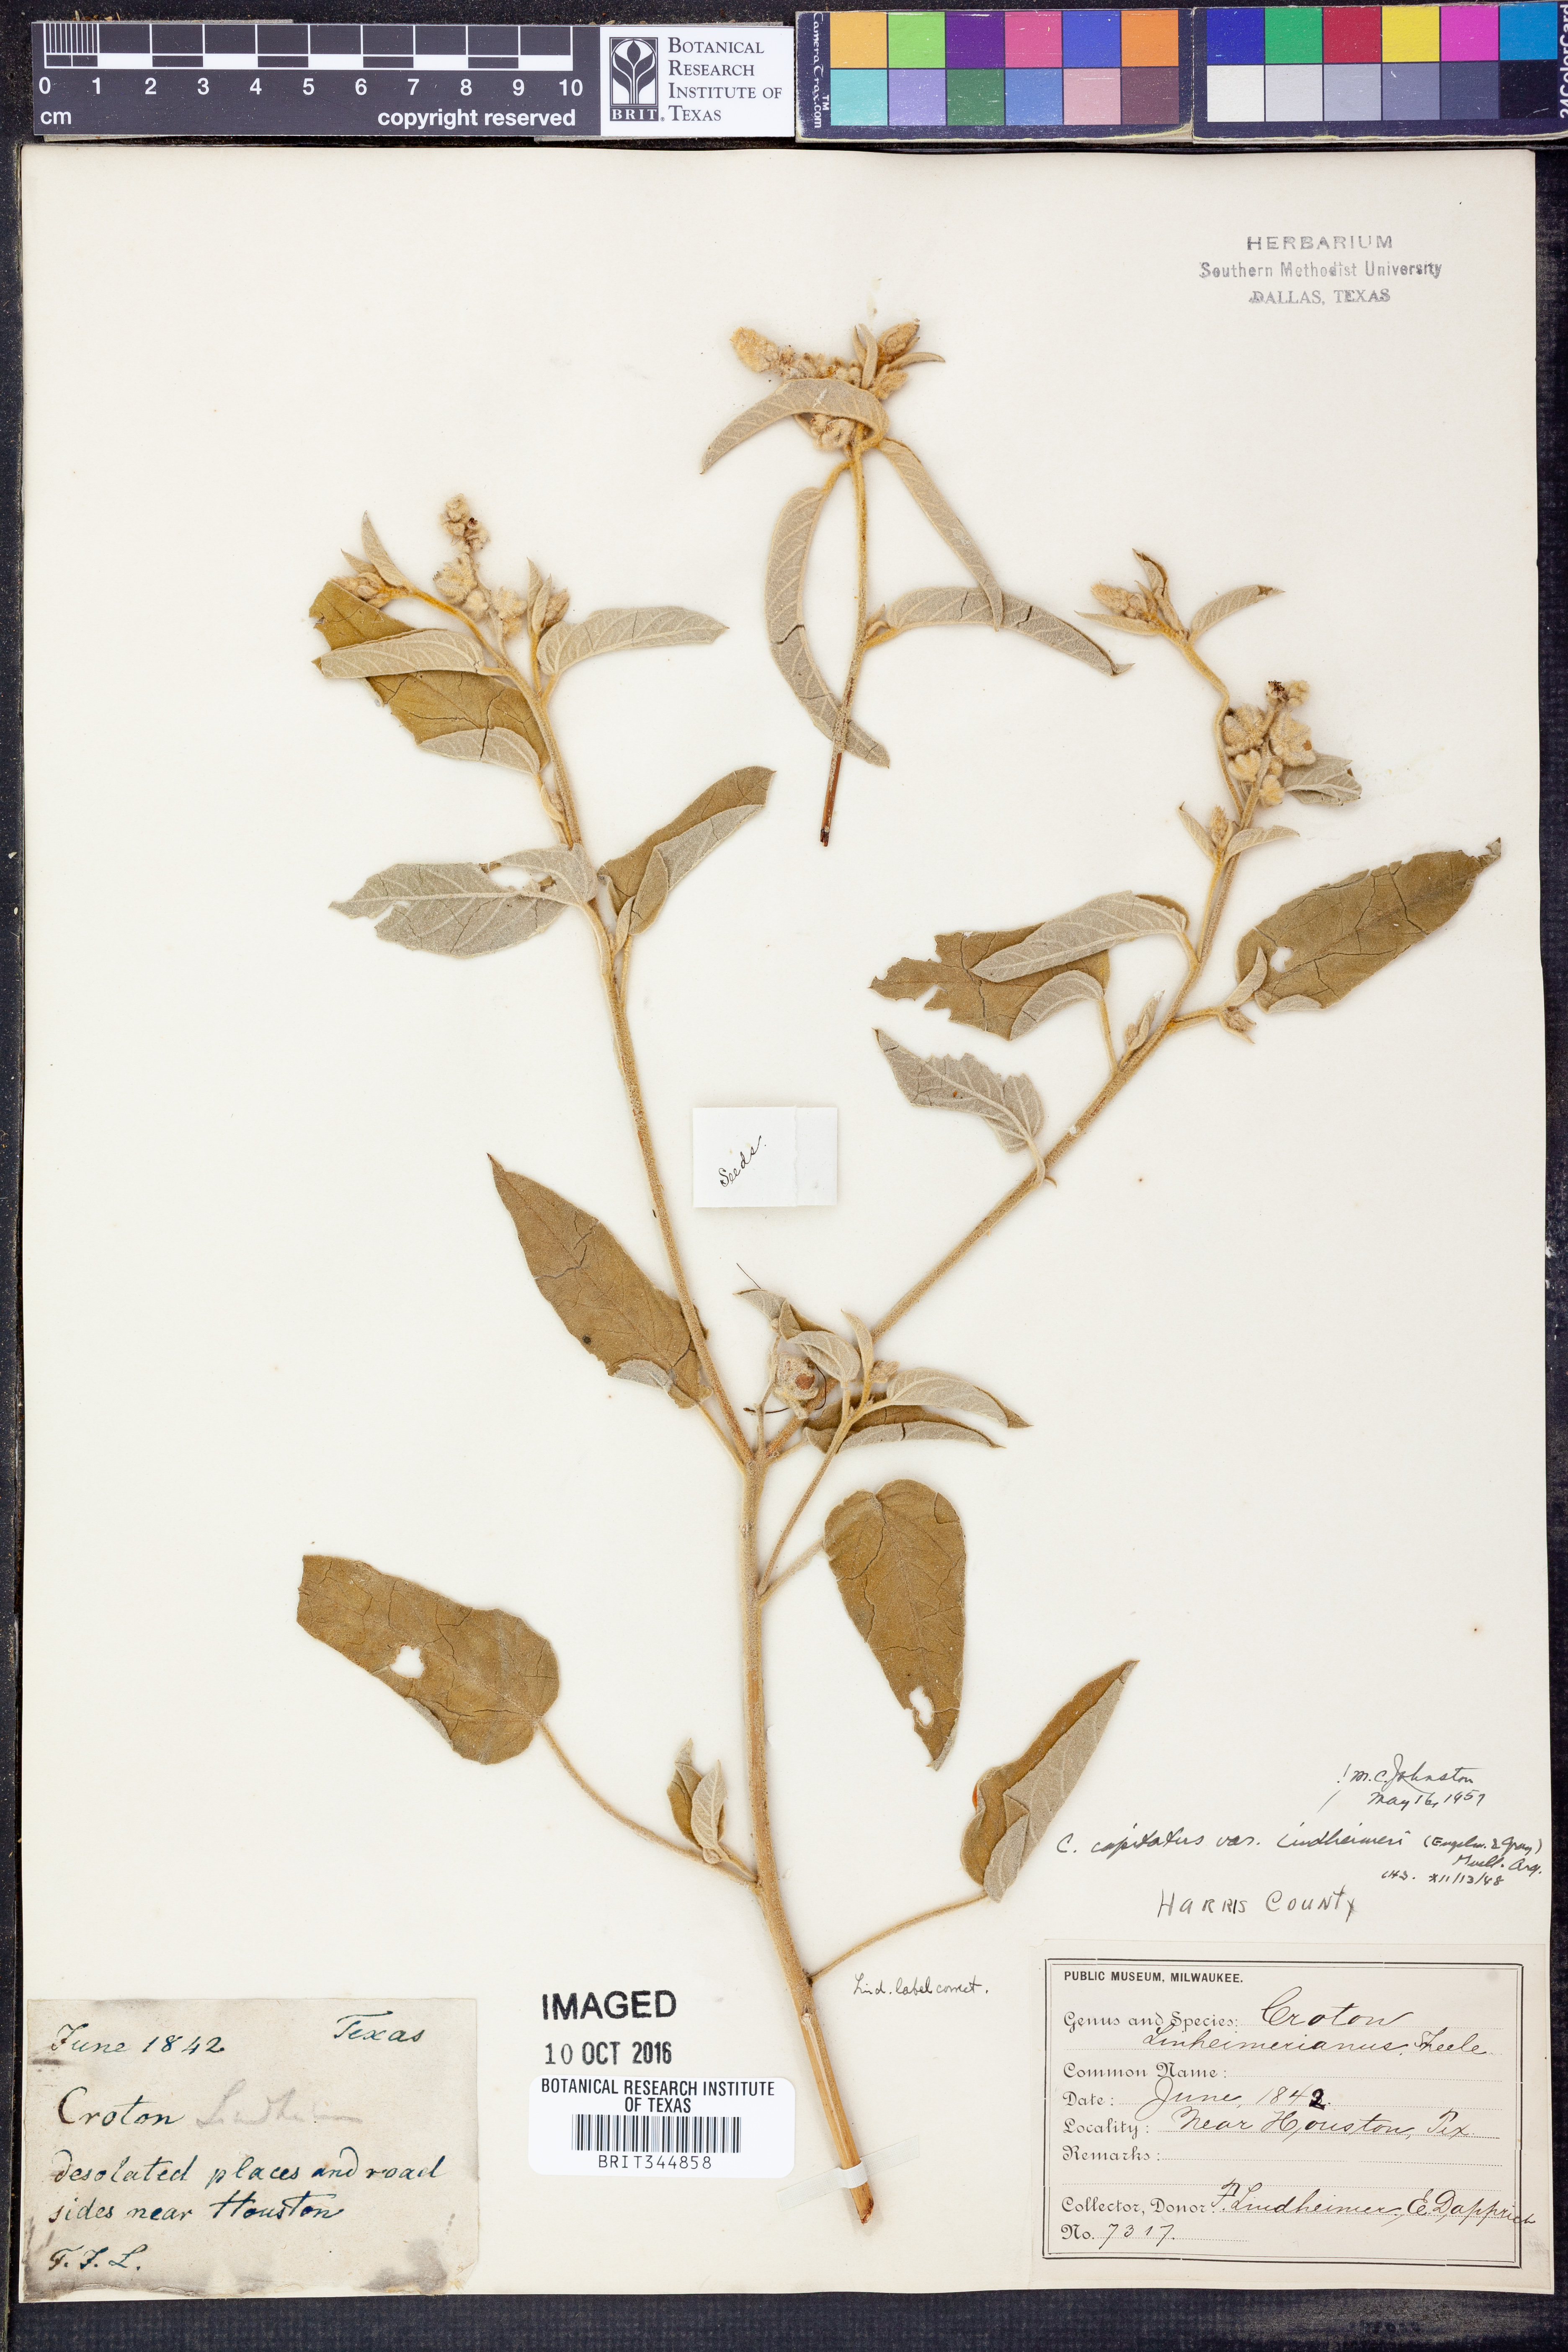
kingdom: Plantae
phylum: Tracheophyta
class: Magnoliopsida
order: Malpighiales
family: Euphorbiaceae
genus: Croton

^^^^^^^^

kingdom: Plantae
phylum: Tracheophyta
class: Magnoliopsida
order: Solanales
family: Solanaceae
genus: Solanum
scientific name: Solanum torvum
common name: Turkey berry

^^^^^^^^

CHALLENGE -
Put the part that opens with the line containing "order: Solanales" and closes with the line containing "common name: Turkey berry" into a two-column CSV headed field and value. Give one row per entry, with the entry's text under field and its answer under value, each in its own quoted field and any line breaks turned into spaces.

EXERCISE RESULT -
field,value
"order:","Solanales"
"family:","Solanaceae"
"genus:","Solanum"
"scientific name:","Solanum torvum"
"common name:","Turkey berry"